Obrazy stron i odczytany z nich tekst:

════════════════

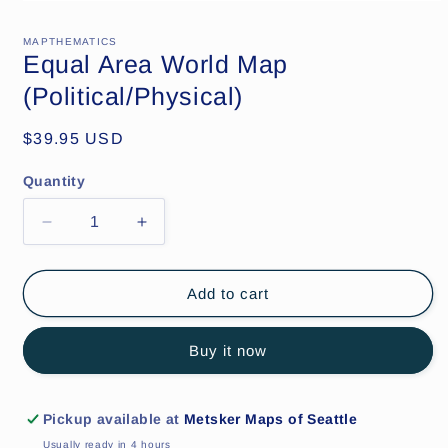
Open
media
1
MAPTHEMATICS
in
Equal Area World Map
modal
(Political/Physical)
Regular
$39.95 USD
price
Quantity
Decrease
Increase
quantity
quantity
for
for
Equal
Equal
Add to cart
Area
Area
World
World
Buy it now
Map
Map
(Political/Physical)
(Political/Physical)
Pickup available at
Metsker Maps of Seattle
Usually ready in 4 hours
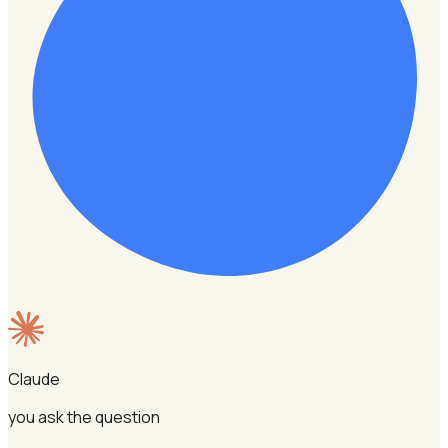
Claude
you ask the question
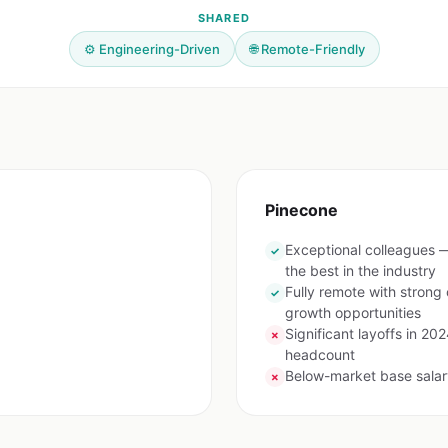
SHARED
⚙️ Engineering-Driven
🌐 Remote-Friendly
Pinecone
Exceptional colleagues 
✓
the best in the industry
Fully remote with stron
✓
growth opportunities
Significant layoffs in 2
✗
headcount
Below-market base salar
✗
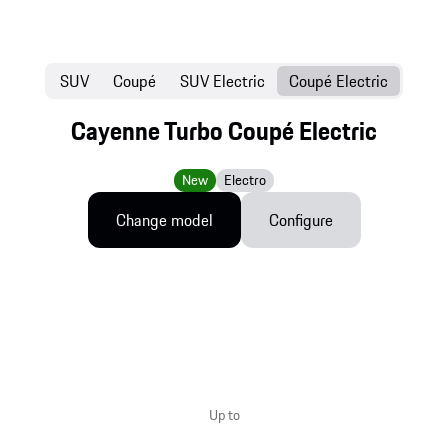
SUV
Coupé
SUV Electric
Coupé Electric
Cayenne Turbo Coupé Electric
New
Electro
Change model
Configure
Up to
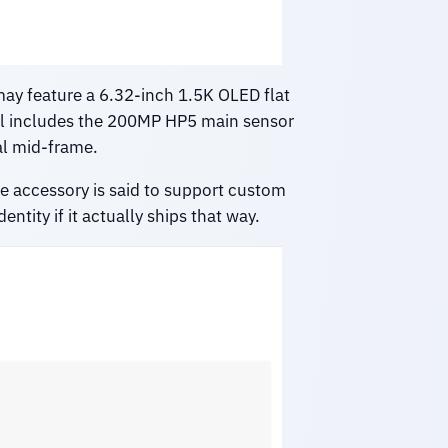
may feature a 6.32-inch 1.5K OLED flat
ill includes the 200MP HP5 main sensor
al mid-frame.
he accessory is said to support custom
tity if it actually ships that way.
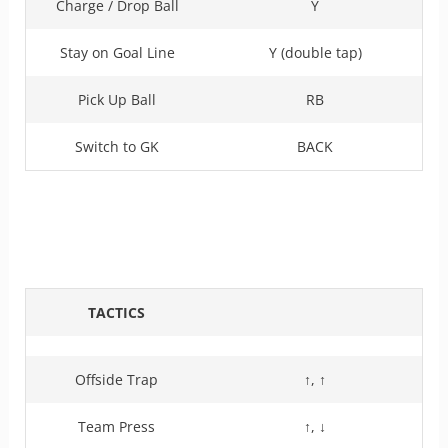
Charge / Drop Ball
Y
Stay on Goal Line
Y (double tap)
Pick Up Ball
RB
Switch to GK
BACK
TACTICS
Offside Trap
↑, ↑
Team Press
↑, ↓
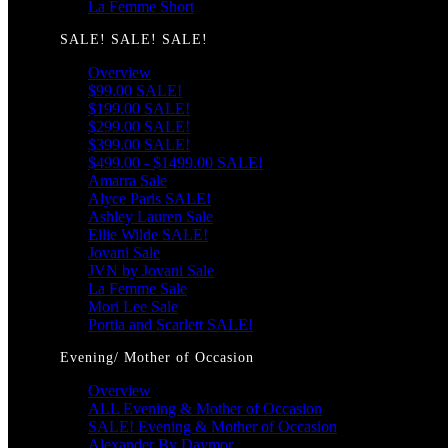
La Femme Short
SALE! SALE! SALE!
Overview
$99.00 SALE!
$199.00 SALE!
$299.00 SALE!
$399.00 SALE!
$499.00 - $1499.00 SALE!
Amarra Sale
Alyce Paris SALE!
Ashley Lauren Sale
Ellie Wilde SALE!
Jovani Sale
JVN by Jovani Sale
La Femme Sale
Mori Lee Sale
Portia and Scarlett SALE!
Evening/ Mother of Occasion
Overview
ALL Evening & Mother of Occasion
SALE! Evening & Mother of Occasion
Alexander By Daymor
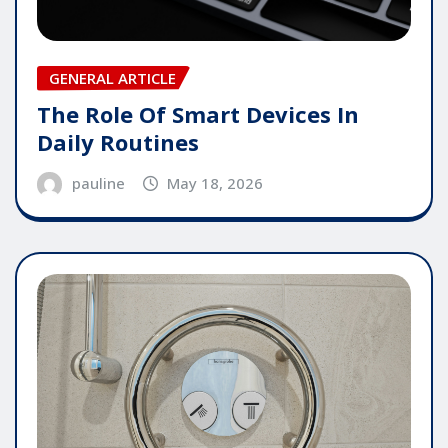
GENERAL ARTICLE
The Role Of Smart Devices In
Daily Routines
pauline
May 18, 2026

════════════════

→ **Zadanie**
Wypisz wiersze tekstu odczytanego ze wszystkich wpisów jako listę JSON ciągów znaków, po jednym ciągu na wiersz, bez pustych wierszy. Obrazy pomiń w odpowiedzi.

→ **Odpowiedź**
[
  "Open",
  "media",
  "1",
  "MAPTHEMATICS",
  "in",
  "Equal Area World Map",
  "modal",
  "(Political/Physical)",
  "Regular",
  "$39.95 USD",
  "price",
  "Quantity",
  "Decrease",
  "Increase",
  "quantity",
  "quantity",
  "for",
  "for",
  "Equal",
  "Equal",
  "Add to cart",
  "Area",
  "Area",
  "World",
  "World",
  "Buy it now",
  "Map",
  "Map",
  "(Political/Physical)",
  "(Political/Physical)",
  "Pickup available at",
  "Metsker Maps of Seattle",
  "Usually ready in 4 hours",
  "Claude",
  "you ask the question",
  "SHARED",
  "⚙️ Engineering-Driven",
  "🌐 Remote-Friendly",
  "Pinecone",
  "Exceptional colleagues ",
  "✓",
  "the best in the industry",
  "Fully remote with stron",
  "✓",
  "growth opportunities",
  "Significant layoffs in 2",
  "✗",
  "headcount",
  "Below-market base salar",
  "✗",
  "SUV",
  "Coupé",
  "SUV Electric",
  "Coupé Electric",
  "Cayenne Turbo Coupé Electric",
  "New",
  "Electro",
  "Change model",
  "Configure",
  "Up to",
  "may feature a 6.32-inch 1.5K OLED flat",
  "ill includes the 200MP HP5 main sensor",
  "al mid-frame.",
  "he accessory is said to support custom",
  "tity if it actually ships that way.",
  "Charge / Drop Ball",
  "Y",
  "Stay on Goal Line",
  "Y (double tap)",
  "Pick Up Ball",
  "RB",
  "Switch to GK",
  "BACK",
  "TACTICS",
  "Offside Trap",
  "↑, ↑",
  "Team Press",
  "↑, ↓",
  "La Femme Short",
  "SALE! SALE! SALE!",
  "Overview",
  "$99.00 SALE!",
  "$199.00 SALE!",
  "$299.00 SALE!",
  "$399.00 SALE!",
  "$499.00 - $1499.00 SALE!",
  "Amarra Sale",
  "Alyce Paris SALE!",
  "Ashley Lauren Sale",
  "Ellie Wilde SALE!",
  "Jovani Sale",
  "JVN by Jovani Sale",
  "La Femme Sale",
  "Mori Lee Sale",
  "Portia and Scarlett SALE!",
  "Evening/ Mother of Occasion",
  "Overview",
  "ALL Evening & Mother of Occasion",
  "SALE! Evening & Mother of Occasion",
  "Alexander By Daymor",
  "GENERAL ARTICLE",
  "The Role Of Smart Devices In",
  "Daily Routines",
  "pauline",
  "May 18, 2026"
]